• **PROVIDED PASSAGE**

# Which one?!



## J.O.Y. Farm (Jan 10, 2012)

So, these two boys are full brothers and I'm not sure which one I want to pick as my jr herd sire... What are your guys thoughts? I like things about the both of them and just don't know what my final decision is yet! Lol!


----------



## Little-Bits-N-Pieces (Apr 7, 2013)

As I have said before, I like the white one better :lol:


----------



## Trickyroo (Sep 26, 2012)

You know which one i like …...;-) :grin:


----------



## J.O.Y. Farm (Jan 10, 2012)

I like them both! Lol! And I hate white and I'm
Trying not to let that taint my mind but ugh!


----------



## Trickyroo (Sep 26, 2012)

I know your not a fan of all white……but still , lol.
They are both really nice , id be happy with either one of them


----------



## nigies4ever (Sep 19, 2012)

I have to say the white one too, lol.


----------



## J.O.Y. Farm (Jan 10, 2012)

Ok, why the white over the choc/white one, I want reasons! Lol


----------



## ThreeHavens (Oct 20, 2011)

I prefer the white one too, for better length of body, and I believe more brisket.  Both are cuties though!


----------



## Goatzrule (Feb 7, 2013)

They are still babies and its hard to choose this young, but i like the white one better


----------



## margaret (Aug 30, 2013)

The white one.
More Lamanchas Skyla? yuck


----------



## Trickyroo (Sep 26, 2012)

Ha ha ! :lol:


----------



## TDG-Farms (Jul 12, 2013)

2 things.

First. Still a bit young to judge 2 that are so close in type. Id wait as long as you can to see how they grow.

Second. Id pick they white one easily! I mean thats a real live spidergoat!!! Look at him all standing on the ceiling in that second pic!


----------



## J.O.Y. Farm (Jan 10, 2012)

Thanks guys 

Dave, I'm getting him on the 4th, so I need to pick soon.

And is it upside down?! Oye.... It's not showing that way on the app but when I uploaded t went both way... Lol!

But really, you like the white one too?


----------



## J.O.Y. Farm (Jan 10, 2012)

The breeder still really likes the chocolate/white one, says she likes him a lot and would stick with him... 

I think she sees and feels them and all I am getting is not so great pictures lol!


----------



## KW Farms (Jun 21, 2008)

I like the white one better, going by these photos. If they're from a reputable breeder however, and she's saying she likes the chocolate and white better, then I'd probably go with him or go see them in person and then make a decision. Sometimes, it's hard to choose from just a couple photos of each. They can look very different in person. 

I'm not a fan of white either. Not only do I just not like the color, but living in the desert part of WA, they get sunburned more easily so I try to stay away from them. So color would have some influence on my decision. I figure why have a pasture full of colors that I dislike when I can have a pasture full of colors that I love.


----------



## J.O.Y. Farm (Jan 10, 2012)

She is a few hours away, and delivering him, a milking doe and a trailer in two weeks..

• **DATA RECORDS**
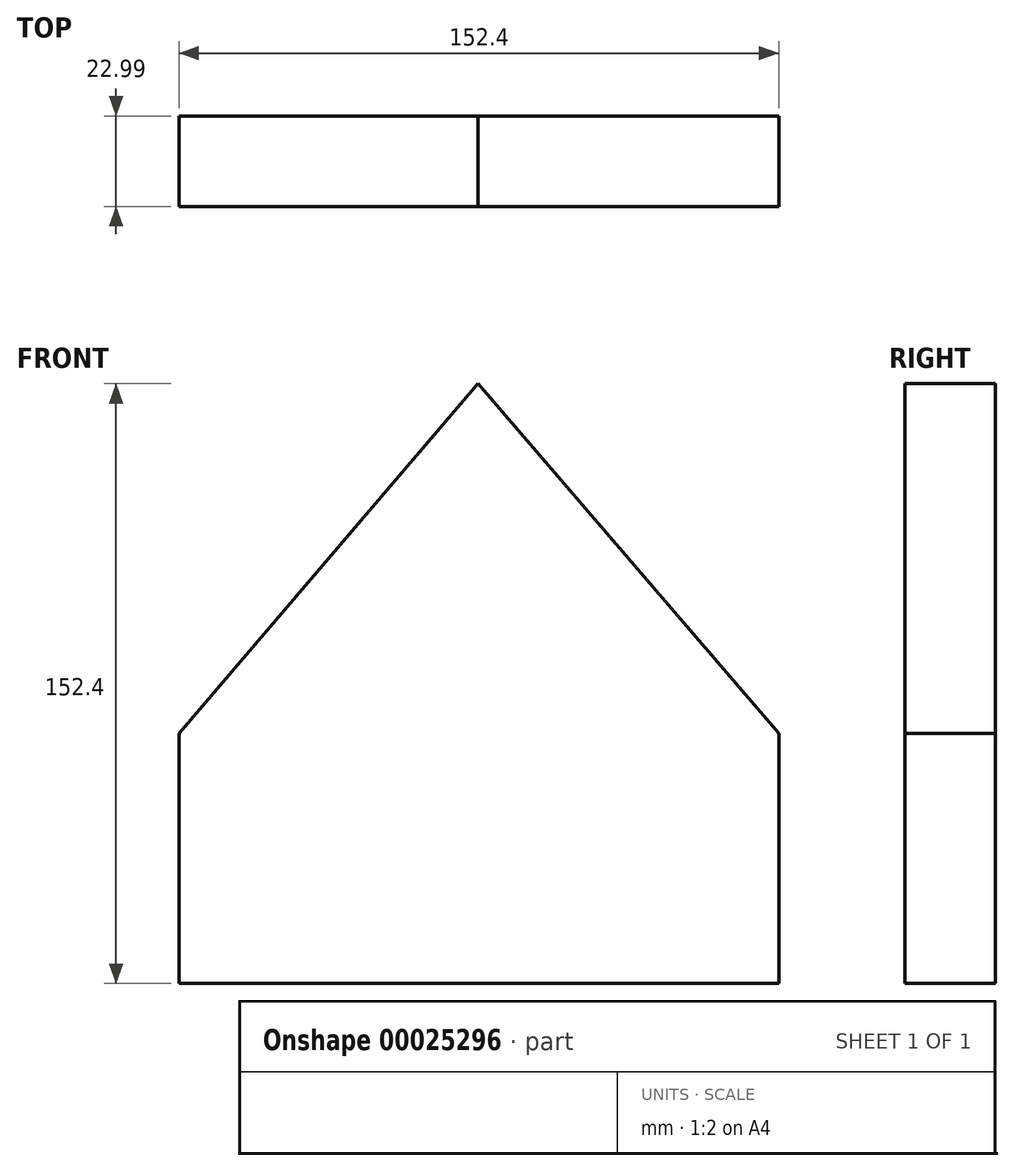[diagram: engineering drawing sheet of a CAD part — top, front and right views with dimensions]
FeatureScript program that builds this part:
annotation { "Feature Type Name" : "Feature", "Feature Type Description" : "" }
export const myFeature = defineFeature(function(context is Context, id is Id, definition is map)
    precondition{}
    {
        {
            var Q0;
            Q0=qCreatedBy(makeId("Front.planeOp"),FACE);
            var sketch = newSketch(context, id + "F0", { "sketchPlane" : qUnion([Q0])});
            skLineSegment(sketch, "E0", {"start": v(-75.92, 0) * mm, "end": v(-75.92, 63.5) * mm});
            skLineSegment(sketch, "E1", {"start": v(0, 152.4) * mm, "end": v(76.48, 63.5) * mm});
            skLineSegment(sketch, "E2", {"start": v(76.48, 63.5) * mm, "end": v(76.48, 0) * mm});
            skLineSegment(sketch, "E3", {"start": v(76.48, 0) * mm, "end": v(-75.92, 0) * mm});
            skLineSegment(sketch, "E4", {"start": v(0, 152.4) * mm, "end": v(-75.92, 63.5) * mm});
            skSolve(sketch);
        }
        {
            var Q0;
            Q0=makeQuery(id+"F0.imprint","IMPRINT",FACE,{"disambiguationData":[TD([[makeQuery(id+"F0.imprint","IMPRINT",EDGE,{"derivedFrom":sQuery(id+"F0.wireOp",EDGE,"E0")}),-1.0]])]});
            extrude(context, id + "F1", {"entities" : qUnion([Q0]), "depth" : 23 * mm});
        }
    });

• **PROBLEMS TO SOLVE**
1 - Please transcribe the thread about choosing a junior herd sire from "## Goatzrule (Feb" up to and including "The white one.".
2 - In the thread about choosing a junior herd sire, what reasons does ThreeHavens give for preferring the white one?
3 - Resume the thread about choosing a junior herd sire, picking up after its last post.
The data has nothing to do with what follows.

• **EXPECTED OUTPUTS**
1 -
## Goatzrule (Feb 7, 2013)

They are still babies and its hard to choose this young, but i like the white one better


----------



## margaret (Aug 30, 2013)

The white one.

2 - Better length of body and, ThreeHavens believes, more brisket.

3 -
Yah, that is one reason I don't like white, but white on a buck is just good imo hahah!!


----------



## Trickyroo (Sep 26, 2012)

Tee hee :clap::dancedgi:


----------



## margaret (Aug 30, 2013)

A white buck wouldn't stay white long,do you like yellow goats?:lol:


----------



## TDG-Farms (Jul 12, 2013)

Personally I dont like white goats. I like em even less in a Lamancha. A light buck always seems to throw cream, light orange and white kids. On that reason alone with them being very similar, I would pick the one with color.


----------



## margaret (Aug 30, 2013)

Never had a white goat before...


----------



## J.O.Y. Farm (Jan 10, 2012)

My point exactly Margaret! :lol: 

Yah, that is another thing I was thinking of... All those white kids


----------



## LamanchaAcres (Jan 11, 2013)

I would go with the white aswell. We have a white buck and hes thrown more color than all white. Ours is very prone to throwing paints.




















Sent from my iPhone using Goat Forum


----------



## sassykat6181 (Nov 28, 2012)

I like the white one. Of course he'll soon be mud color and then yellow when he "discovers himself" lol


----------



## Goat_in_Himmel (Jun 24, 2013)

The white one. Never cared for the colour myself, but look at what LaManchaAcres' buck will throw. You can always colour the buckling with Easter egg dye, or see what Clairol has to offer. ;-)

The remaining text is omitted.